PROBLEM REQUIREMENTS
Below are records; work out how many of their lines contain "муҳими" and give only that number.

Segment Start: DATASET CONTENT

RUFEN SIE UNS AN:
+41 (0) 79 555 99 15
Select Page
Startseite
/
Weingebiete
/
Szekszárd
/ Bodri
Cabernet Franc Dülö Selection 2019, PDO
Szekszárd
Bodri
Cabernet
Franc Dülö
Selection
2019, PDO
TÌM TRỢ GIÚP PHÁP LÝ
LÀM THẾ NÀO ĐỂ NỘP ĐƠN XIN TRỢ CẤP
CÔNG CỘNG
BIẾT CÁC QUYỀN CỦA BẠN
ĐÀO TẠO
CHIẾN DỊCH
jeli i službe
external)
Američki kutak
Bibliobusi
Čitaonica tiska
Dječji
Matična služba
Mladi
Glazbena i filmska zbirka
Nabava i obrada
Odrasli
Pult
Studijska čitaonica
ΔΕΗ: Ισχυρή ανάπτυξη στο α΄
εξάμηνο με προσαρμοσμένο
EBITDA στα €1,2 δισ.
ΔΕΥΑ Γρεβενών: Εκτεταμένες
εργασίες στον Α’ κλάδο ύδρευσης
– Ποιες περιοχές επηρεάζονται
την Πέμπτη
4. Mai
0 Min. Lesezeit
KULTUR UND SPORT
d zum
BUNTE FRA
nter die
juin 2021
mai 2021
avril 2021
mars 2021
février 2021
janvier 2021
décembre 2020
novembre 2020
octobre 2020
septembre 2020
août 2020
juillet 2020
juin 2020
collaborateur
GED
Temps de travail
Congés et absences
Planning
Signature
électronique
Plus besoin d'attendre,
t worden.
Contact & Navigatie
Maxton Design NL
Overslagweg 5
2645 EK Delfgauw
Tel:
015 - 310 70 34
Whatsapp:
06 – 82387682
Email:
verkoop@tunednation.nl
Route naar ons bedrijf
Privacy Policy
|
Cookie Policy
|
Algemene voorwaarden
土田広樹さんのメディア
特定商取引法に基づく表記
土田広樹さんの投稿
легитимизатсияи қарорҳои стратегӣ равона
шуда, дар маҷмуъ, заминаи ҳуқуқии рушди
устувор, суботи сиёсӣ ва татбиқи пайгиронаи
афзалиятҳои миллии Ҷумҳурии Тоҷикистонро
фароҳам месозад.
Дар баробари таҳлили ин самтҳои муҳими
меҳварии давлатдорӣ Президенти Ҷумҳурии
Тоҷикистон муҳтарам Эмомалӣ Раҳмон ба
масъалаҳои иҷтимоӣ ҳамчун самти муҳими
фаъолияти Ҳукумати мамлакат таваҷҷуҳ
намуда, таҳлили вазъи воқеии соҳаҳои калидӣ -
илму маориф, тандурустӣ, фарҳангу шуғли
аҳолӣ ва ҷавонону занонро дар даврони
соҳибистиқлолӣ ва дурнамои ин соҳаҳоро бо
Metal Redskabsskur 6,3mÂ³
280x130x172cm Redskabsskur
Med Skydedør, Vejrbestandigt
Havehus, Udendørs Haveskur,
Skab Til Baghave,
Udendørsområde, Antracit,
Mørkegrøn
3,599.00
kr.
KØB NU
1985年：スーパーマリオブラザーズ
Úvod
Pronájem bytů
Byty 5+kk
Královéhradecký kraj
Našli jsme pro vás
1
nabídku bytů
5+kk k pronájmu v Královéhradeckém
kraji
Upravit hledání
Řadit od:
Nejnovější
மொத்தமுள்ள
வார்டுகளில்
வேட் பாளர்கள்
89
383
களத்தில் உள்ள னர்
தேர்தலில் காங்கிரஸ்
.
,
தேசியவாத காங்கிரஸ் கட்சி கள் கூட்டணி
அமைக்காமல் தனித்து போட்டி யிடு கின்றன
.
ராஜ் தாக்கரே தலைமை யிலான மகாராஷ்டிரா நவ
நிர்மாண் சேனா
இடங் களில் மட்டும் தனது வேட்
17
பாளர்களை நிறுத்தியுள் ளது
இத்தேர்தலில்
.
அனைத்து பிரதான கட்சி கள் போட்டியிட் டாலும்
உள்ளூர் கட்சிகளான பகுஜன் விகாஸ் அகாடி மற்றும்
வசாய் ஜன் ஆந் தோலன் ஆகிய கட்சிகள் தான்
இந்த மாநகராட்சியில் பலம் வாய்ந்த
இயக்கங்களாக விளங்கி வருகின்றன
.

Segment End: DATASET CONTENT

TASK ANSWER
2